Extracted records:

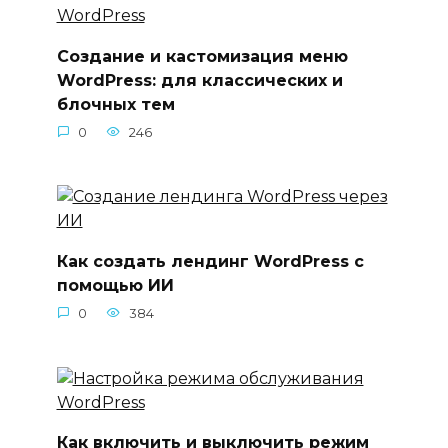
Создание и кастомизация меню
WordPress: для классических и
блочных тем
0
246
Как создать лендинг WordPress с
помощью ИИ
0
384
Как включить и выключить режим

WHAT YOU WILL DO: Lines with "WordPress": state how many there are in the records, and nothing more.

RESULT BELOW: 2